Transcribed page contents
+-------+

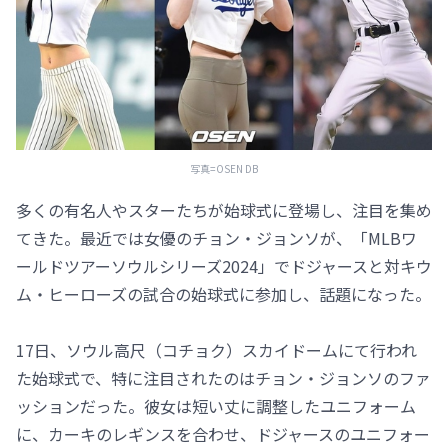
写真=OSEN DB
多くの有名人やスターたちが始球式に登場し、注目を集め
てきた。最近では女優のチョン・ジョンソが、「MLBワ
ールドツアーソウルシリーズ2024」でドジャースと対キウ
ム・ヒーローズの試合の始球式に参加し、話題になった。
17日、ソウル高尺（コチョク）スカイドームにて行われ
た始球式で、特に注目されたのはチョン・ジョンソのファ
ッションだった。彼女は短い丈に調整したユニフォーム
に、カーキのレギンスを合わせ、ドジャースのユニフォー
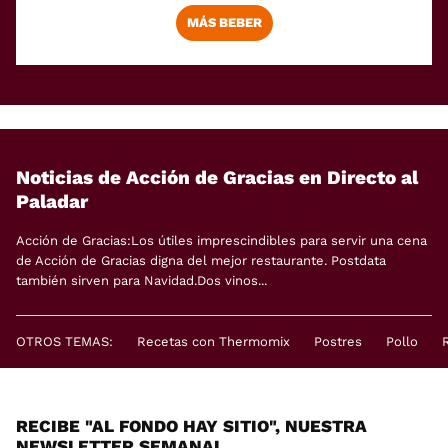
MÁS BEBER
Noticias de Acción de Gracias en Directo al
Paladar
Acción de Gracias:Los útiles imprescindibles para servir una cena
de Acción de Gracias digna del mejor restaurante. Postdata
también sirven para Navidad.Dos vinos...
OTROS TEMAS:
Recetas con Thermomix
Postres
Pollo
RECIBE "AL FONDO HAY SITIO", NUESTRA
NEWSLETTER SEMANAL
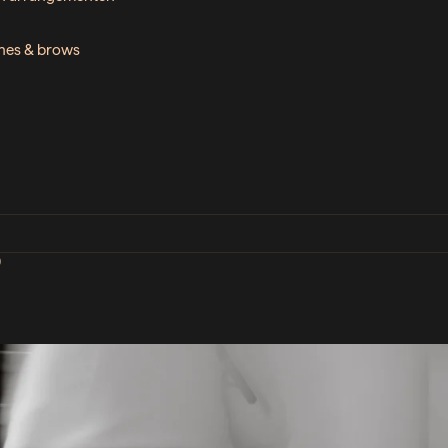
ashes & brows
D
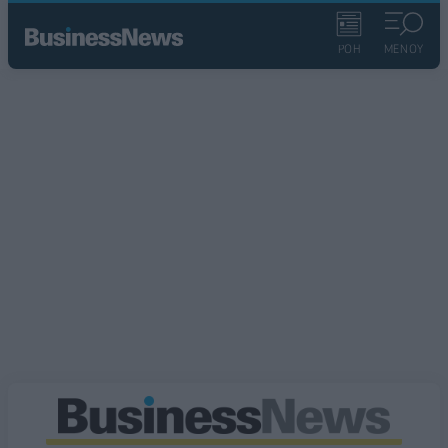
ΡΟΗ
ΜΕΝΟΥ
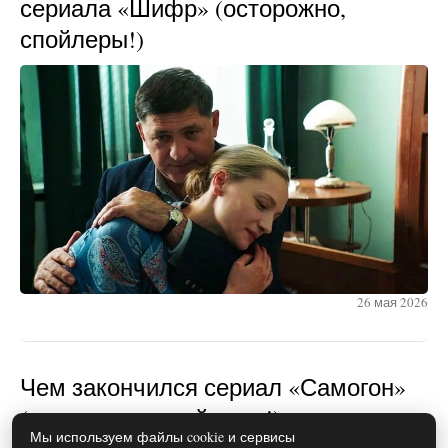
сериала «Шифр» (осторожно,
спойлеры!)
26 мая 2026
Чем закончился сериал «Самогон»
(осторожно, спойлеры!)
Мы используем файлы cookie и сервисы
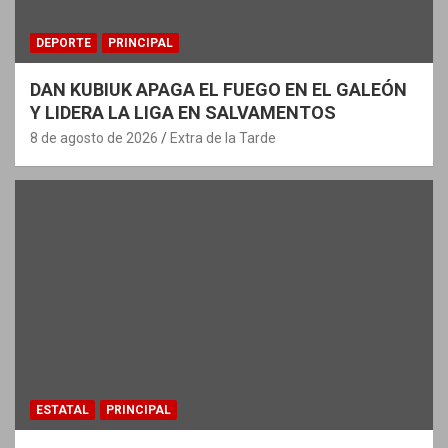
DEPORTE
PRINCIPAL
DAN KUBIUK APAGA EL FUEGO EN EL GALEÓN
Y LIDERA LA LIGA EN SALVAMENTOS
8 de agosto de 2026
Extra de la Tarde
ESTATAL
PRINCIPAL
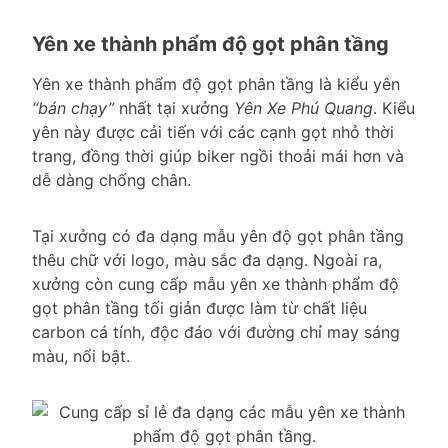
Yên xe thành phẩm độ gọt phân tầng
Yên xe thành phẩm độ gọt phân tầng là kiểu yên
“bán chạy”
nhất tại xưởng
Yên Xe Phú Quang
. Kiểu
yên này được cải tiến với các cạnh gọt nhỏ thời
trang, đồng thời giúp biker ngồi thoải mái hơn và
dễ dàng chống chân.
Tại xưởng có đa dạng mẫu yên độ gọt phân tầng
thêu chữ với logo, màu sắc đa dạng. Ngoài ra,
xưởng còn cung cấp mẫu yên xe thành phẩm độ
gọt phân tầng tối giản được làm từ chất liệu
carbon cá tính, độc đáo với đường chỉ may sáng
màu, nổi bật.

+-------+

Problem statement ▸
Leaving every picture aside, reproduce exactly the lines above from the one with "多くの有名人やスターたちが始球式に登場し、注目を集め" up to and including the one with "Acción de Gracias:Los", and no others.

Task answer ▸
多くの有名人やスターたちが始球式に登場し、注目を集め
てきた。最近では女優のチョン・ジョンソが、「MLBワ
ールドツアーソウルシリーズ2024」でドジャースと対キウ
ム・ヒーローズの試合の始球式に参加し、話題になった。
17日、ソウル高尺（コチョク）スカイドームにて行われ
た始球式で、特に注目されたのはチョン・ジョンソのファ
ッションだった。彼女は短い丈に調整したユニフォーム
に、カーキのレギンスを合わせ、ドジャースのユニフォー
MÁS BEBER
Noticias de Acción de Gracias en Directo al
Paladar
Acción de Gracias:Los útiles imprescindibles para servir una cena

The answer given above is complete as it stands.